Open tbaum opened 10 years ago

tbaum commented 10 years ago

I'm using guice very extensively in different projects. Making Cdo Guice-friendly would be nice. In general I'm not sure if the Guice-binding should really be part of the Cdo-repo (there are other DI containers too :)

Why using custom injection ?

@CrystalMethod

Is there any particular reason to add the custom injection (using @CdoContext) IMHO in Guice you want to use the @Inject only - this would give the configured value from your injector/module. If you really need two different Instances you could use a @Named. I think the default injection is sufficient? But I didn't want to send a delete-classes PR without prior discussion:

Please have a look at this branch and here a code example: GuiceCdoManagerFactoryInjectionTest

Resource-Handling

@buschmais @DirkMahler

I would like to use a nice annotation which takes care about the transactions and resource-handling.
I'm using a tiny guice-module to make this easy look here: RollbackOnTest. This could be adopted very easily in CDO too. But for me the lifecycle is not completely clear:

@buschmais @DirkMahler

I like the transaction-behavior of neo4j. you always call the finish and mark a tx successful

Transaction tx = gdb.beginTx();
try {
  // some work  
  tx.success();
} 
finaly {
  tx.close();
}

this gets very handy with the auto-closeable.

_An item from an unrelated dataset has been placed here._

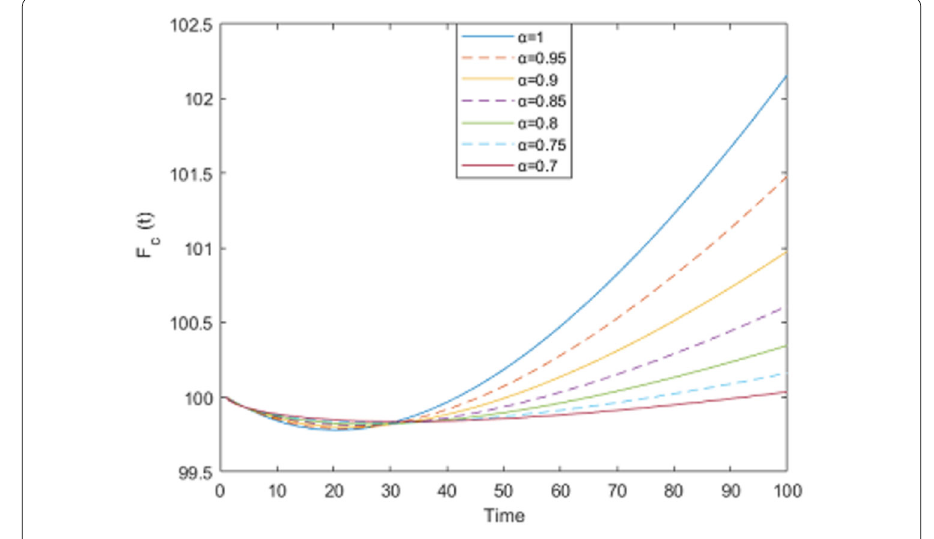
Figure 8 The class of susceptible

try ( Transaction tx = gdb.beginTx() )  {
  // some work  
   tx.success();
} 

I would love to see this pattern in CDO too.

happy to see you in RL for some discussions or/and a beer :)

cheers, Thomas

DirkMahler commented 10 years ago

The semantics of CdoManagerFactory/CdoManager/CdoTransaction is (by intention) very close to the similar artifacts of JPA (and formerly JDO):

CdoManagerFactory

A factory to create CdoManagers and holding a configuration consisting of types, datastore properties, transaction attributes, datastore configuration etc. (i.e. CdoUnit, to be compared to a JPA Persistence Unit)

CdoManager

A concrete connection to the datastore (e.g. a JDBC connection).

CdoTransaction

Each CdoManager has an assigned CdoTransaction which allows starting and completing a transaction context (commit or rollback). It is only a thin wrapper around the transaction provided by the underlying datastore connection. In the future it could also wrap a managed transaction of a Java EE container. For a CdoManager there can be only one active transaction at the same time, i.e.

Instance lifecycle

The lifecycle of instances is coupled to the CdoManager, i.e. an instance returned by a CdoManager (e.g. create(), find() or createQuery().execute()) can be used as long as the CdoManager is not closed. For this scope the CDO implementation will always return the reference to the same instance for subsequent calls on the CDO API or while traversing references between instances

This means that an instance can be used in several subsequent transactions as long as the CdoManager is not closed. Note: There might be a change in the near future that only instances will be cached within the scope of an active transaction which have been modified (goal: optimize memory consumption for batch operations).

DirkMahler commented 10 years ago

Regarding AutoCloseable and CdoTransaction I'll make a proposal - it needs to be clarified how this fits with other potential datastores and integration into managed environments (e.g. Java EE, Spring).